Tightness in the spine is a very common cause of all running injuries treated. It is good to do some basic spinal mobility exercises to try and get the spinal joints moving before running. These can include pulling the knees to the chest, then lying on your front pushing up on the arms, and then you can rotate the spine lying on your back with the knees bent.

Extrinsic factors
Before training for any running event and even throughout your training you should be asking yourself the following questions

Running shoes
Have they worn out?
Are they the correct type?
Are you wearing racing shoes for slow mileage?
Do you pronate and have appropriate shoes? Go to a running store, and they can help to assess your feet, and your running style and find the best pair of shoes for you!!
Do you perform a warm-up prior to training? (The answer should be yes!)
Have you been increasing your training too quickly? A basic rule is a 10% increase in mileage per week. 
Are you running on a different surface to usual? Concrete pavements and roads offer very little shock absorption 
Are you doing a more hilly route than usual? Running up and down hills alters your body mechanics.

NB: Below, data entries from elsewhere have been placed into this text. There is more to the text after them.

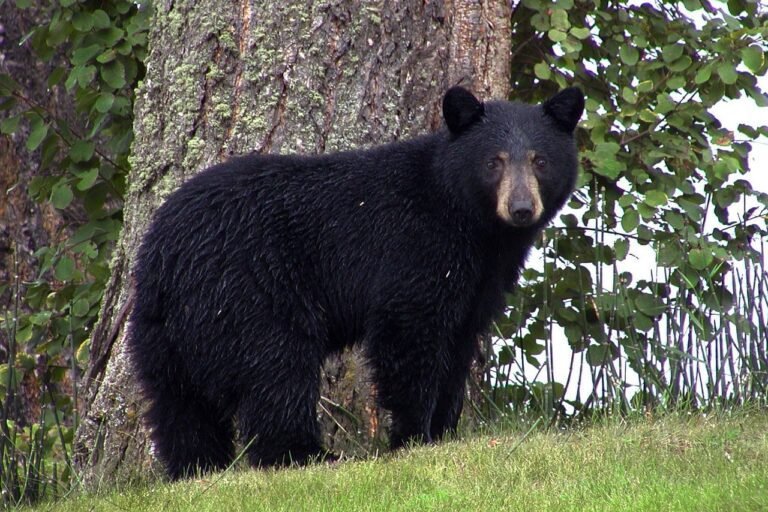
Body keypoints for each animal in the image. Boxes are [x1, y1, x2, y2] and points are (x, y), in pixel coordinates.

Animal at [127, 85, 584, 480]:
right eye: (494, 161)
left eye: (540, 160)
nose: (521, 208)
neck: (471, 223)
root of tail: (164, 255)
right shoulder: (416, 248)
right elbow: (409, 333)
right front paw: (413, 437)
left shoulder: (480, 280)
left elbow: (458, 344)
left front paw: (443, 432)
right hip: (249, 292)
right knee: (276, 370)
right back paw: (307, 455)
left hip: (162, 330)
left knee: (178, 403)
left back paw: (197, 467)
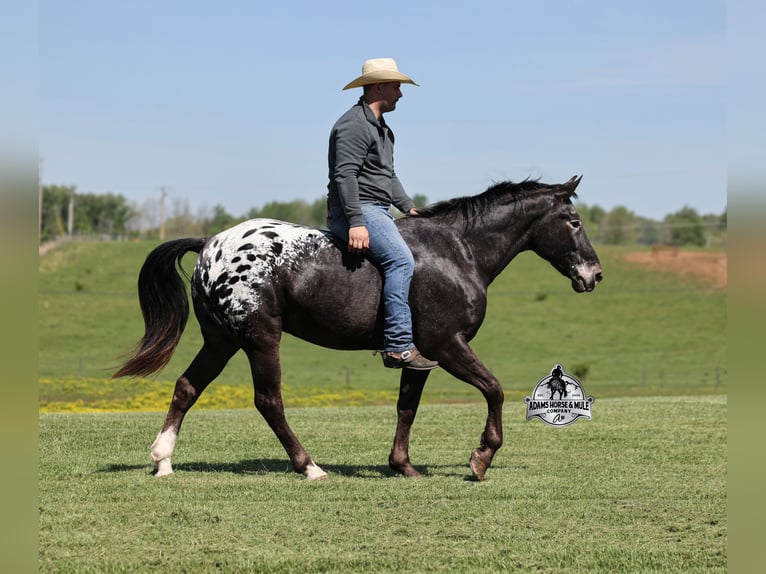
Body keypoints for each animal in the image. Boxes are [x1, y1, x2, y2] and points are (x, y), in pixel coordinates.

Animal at [114, 175, 602, 481]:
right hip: (259, 339)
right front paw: (481, 457)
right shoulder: (448, 344)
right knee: (269, 401)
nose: (594, 275)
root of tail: (210, 243)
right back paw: (309, 466)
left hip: (222, 341)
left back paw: (163, 461)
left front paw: (403, 465)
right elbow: (495, 390)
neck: (456, 251)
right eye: (574, 221)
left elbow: (407, 408)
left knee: (186, 387)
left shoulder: (419, 356)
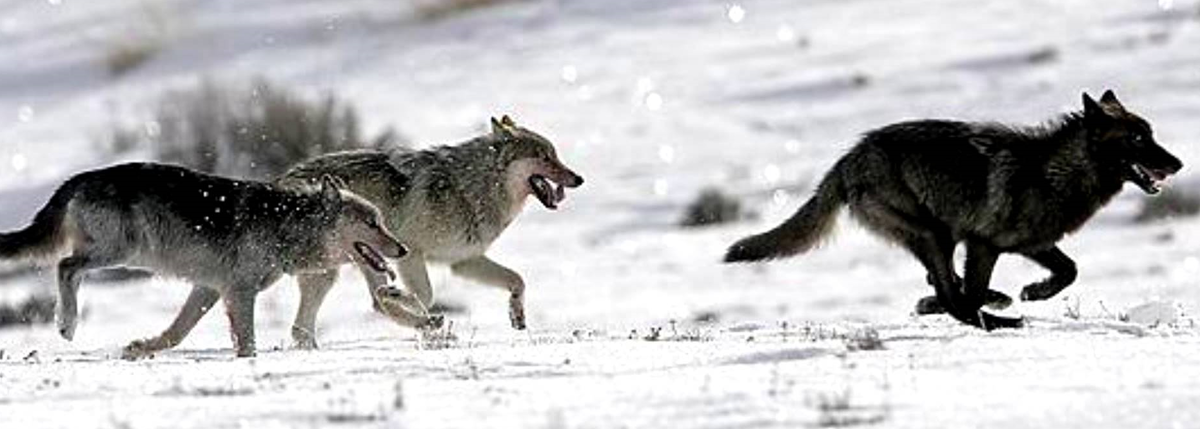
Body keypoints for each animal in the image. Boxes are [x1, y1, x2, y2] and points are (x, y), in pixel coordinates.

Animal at [0, 162, 417, 357]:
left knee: (66, 267)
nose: (403, 250)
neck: (285, 223)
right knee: (65, 267)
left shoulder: (210, 289)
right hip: (119, 252)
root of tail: (79, 177)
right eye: (372, 223)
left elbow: (175, 333)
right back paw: (66, 323)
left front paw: (141, 349)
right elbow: (248, 343)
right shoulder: (240, 293)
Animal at [280, 113, 580, 342]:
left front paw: (517, 315)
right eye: (544, 156)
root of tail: (283, 178)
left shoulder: (464, 260)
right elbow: (426, 294)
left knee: (313, 325)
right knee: (320, 321)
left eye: (555, 154)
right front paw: (403, 298)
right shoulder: (411, 252)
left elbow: (517, 279)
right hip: (341, 265)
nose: (579, 178)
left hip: (355, 262)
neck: (469, 187)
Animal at [720, 92, 1180, 330]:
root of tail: (850, 157)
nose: (1177, 164)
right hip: (933, 234)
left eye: (1150, 134)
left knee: (945, 286)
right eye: (1138, 139)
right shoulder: (984, 244)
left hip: (939, 236)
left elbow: (1069, 271)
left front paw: (1033, 292)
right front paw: (996, 307)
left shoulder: (1035, 244)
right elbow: (969, 294)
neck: (1054, 172)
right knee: (953, 295)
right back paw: (991, 316)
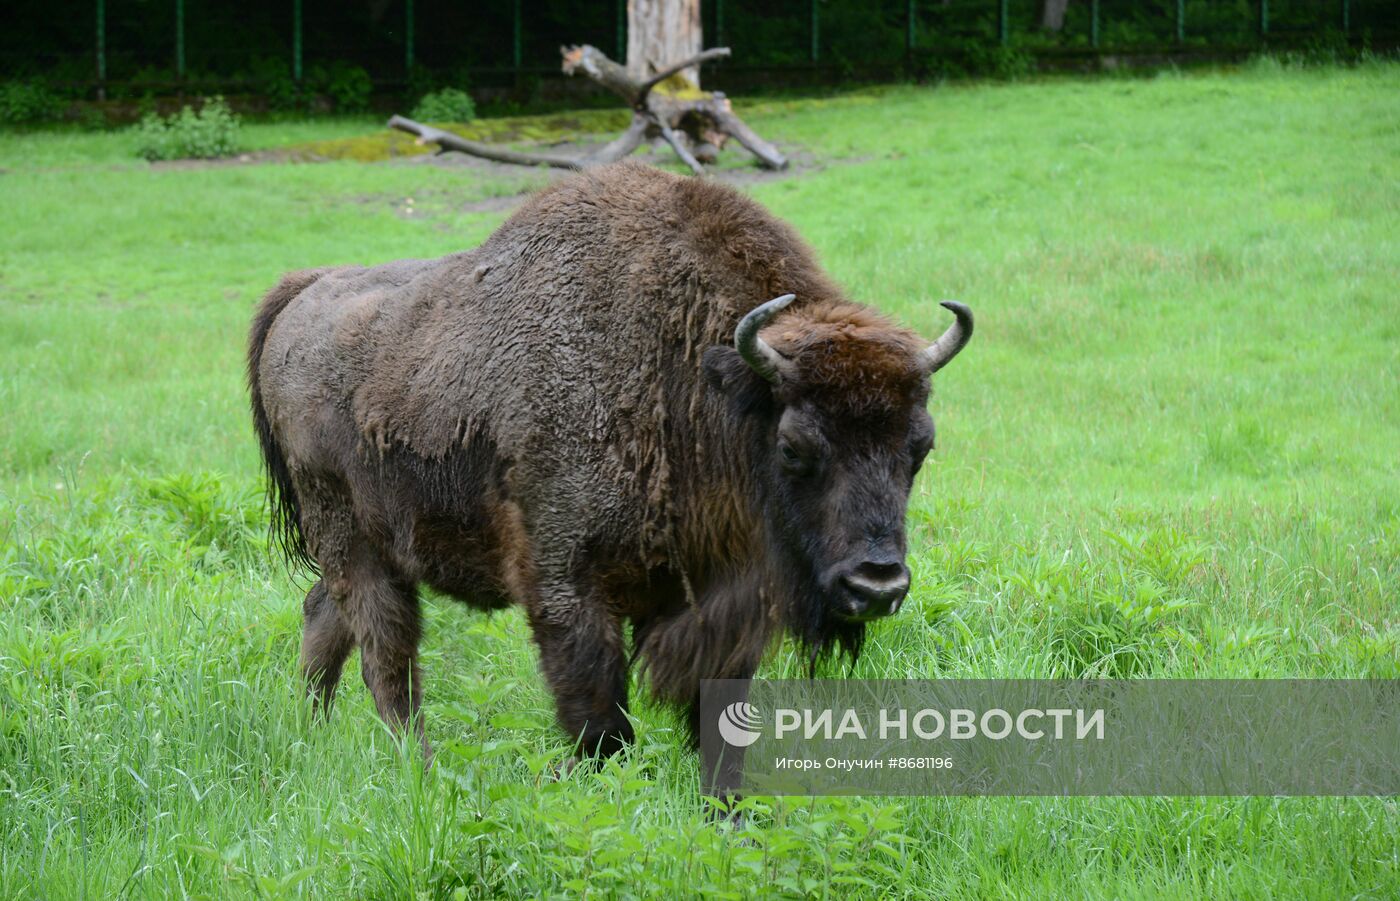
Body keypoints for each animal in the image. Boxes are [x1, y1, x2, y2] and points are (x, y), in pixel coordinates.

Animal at [249, 160, 974, 755]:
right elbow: (601, 723)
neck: (693, 379)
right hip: (351, 537)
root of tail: (306, 290)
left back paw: (312, 731)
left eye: (920, 445)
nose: (877, 584)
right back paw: (416, 762)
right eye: (794, 446)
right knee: (386, 652)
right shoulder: (568, 589)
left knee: (325, 615)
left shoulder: (713, 603)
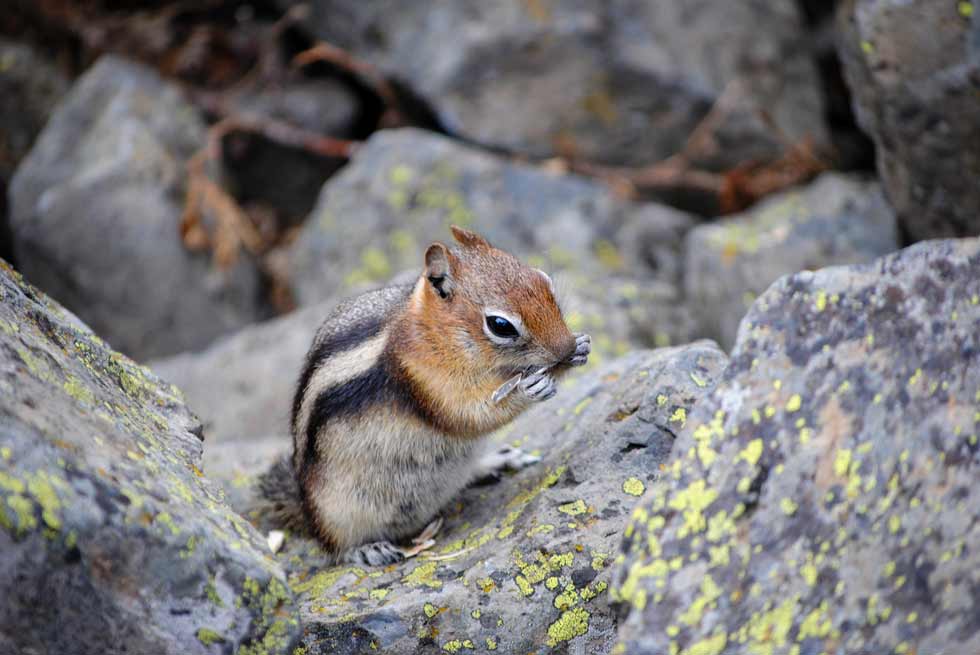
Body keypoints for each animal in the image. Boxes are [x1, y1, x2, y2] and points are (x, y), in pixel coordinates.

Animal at [259, 226, 590, 566]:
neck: (435, 333)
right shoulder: (423, 378)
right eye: (500, 325)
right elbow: (468, 414)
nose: (565, 347)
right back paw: (366, 549)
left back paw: (497, 460)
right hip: (336, 511)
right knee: (332, 546)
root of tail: (305, 507)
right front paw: (528, 388)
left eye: (544, 281)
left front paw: (579, 348)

It’s a good idea to keep a training diary so you can look back and see what may have changed in your training; I use my Nike + for this so it is all online and I can keep track of my times, distances, and I usually note what kind of run it was.
Core strength
If the central part of the body is not strong then you will be more susceptible to injuries especially when you become tired at the end of a run.

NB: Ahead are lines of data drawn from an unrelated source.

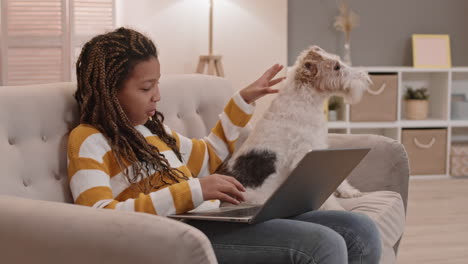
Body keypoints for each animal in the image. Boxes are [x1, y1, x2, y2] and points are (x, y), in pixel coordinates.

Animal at [220, 45, 372, 210]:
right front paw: (336, 208)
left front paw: (350, 192)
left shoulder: (319, 149)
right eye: (336, 67)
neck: (303, 99)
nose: (366, 78)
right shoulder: (304, 153)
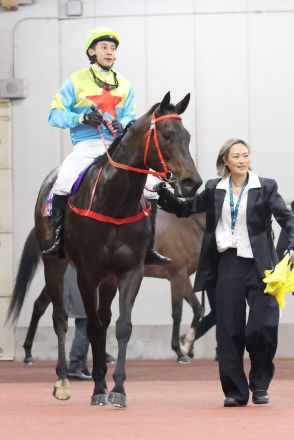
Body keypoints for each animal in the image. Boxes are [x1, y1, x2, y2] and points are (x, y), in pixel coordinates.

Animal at [8, 91, 202, 408]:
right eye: (167, 134)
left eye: (186, 135)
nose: (191, 182)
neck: (114, 202)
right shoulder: (88, 273)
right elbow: (92, 325)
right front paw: (99, 386)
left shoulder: (130, 272)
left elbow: (121, 325)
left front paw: (118, 388)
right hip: (56, 266)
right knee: (59, 318)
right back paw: (61, 380)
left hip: (108, 278)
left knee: (102, 317)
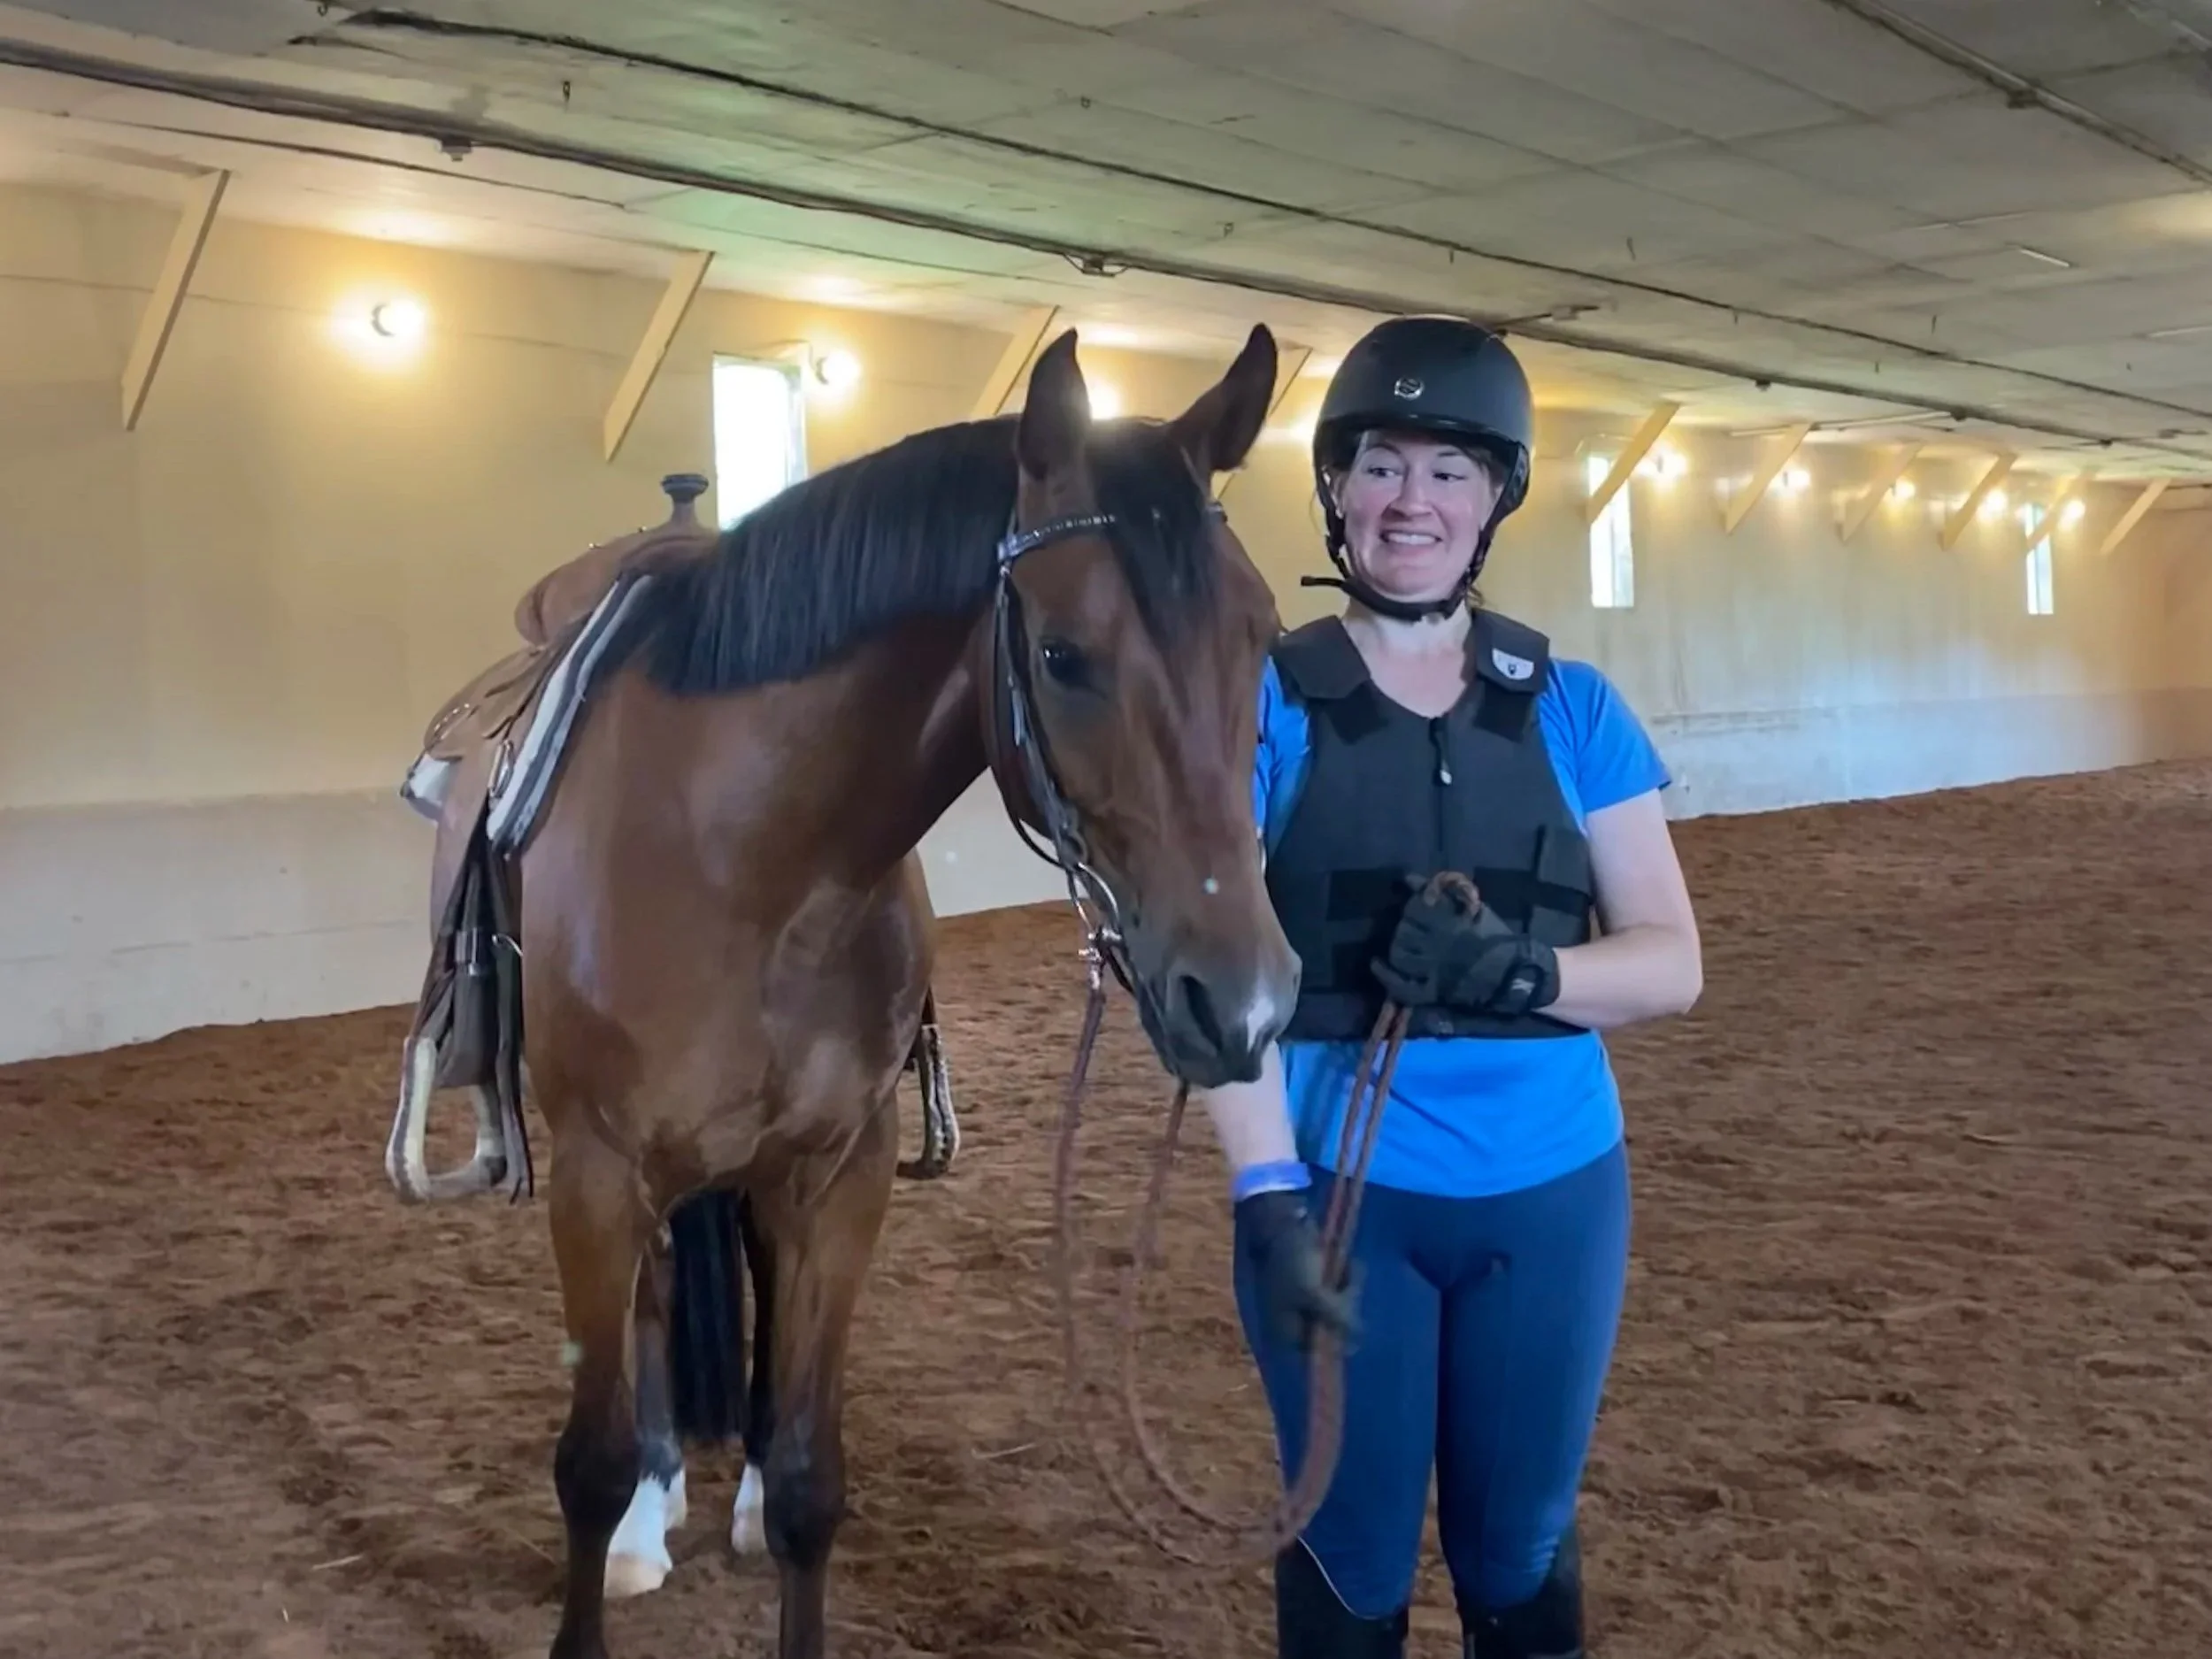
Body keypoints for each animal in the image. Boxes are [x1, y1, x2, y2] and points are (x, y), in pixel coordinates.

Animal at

 Make sure you do some abdominal exercises and gluteal strengthening. Try and get your club to organize a circuit session, include all the basic exercises like squats, lunges and calf raises.  Also, A good idea is to go to the gym and do a lot of muscle strength training in the legs on your days off from running; when running you repeatedly use the same muscles, so at the gym, strengthen the ones that aren’t used as much!!
Try to eat a balanced diet with lots of fresh fruit and vegetables and plenty of carbohydrates following training and protein to repair muscle damage. It is also vitally important to stay hydrated before and after training.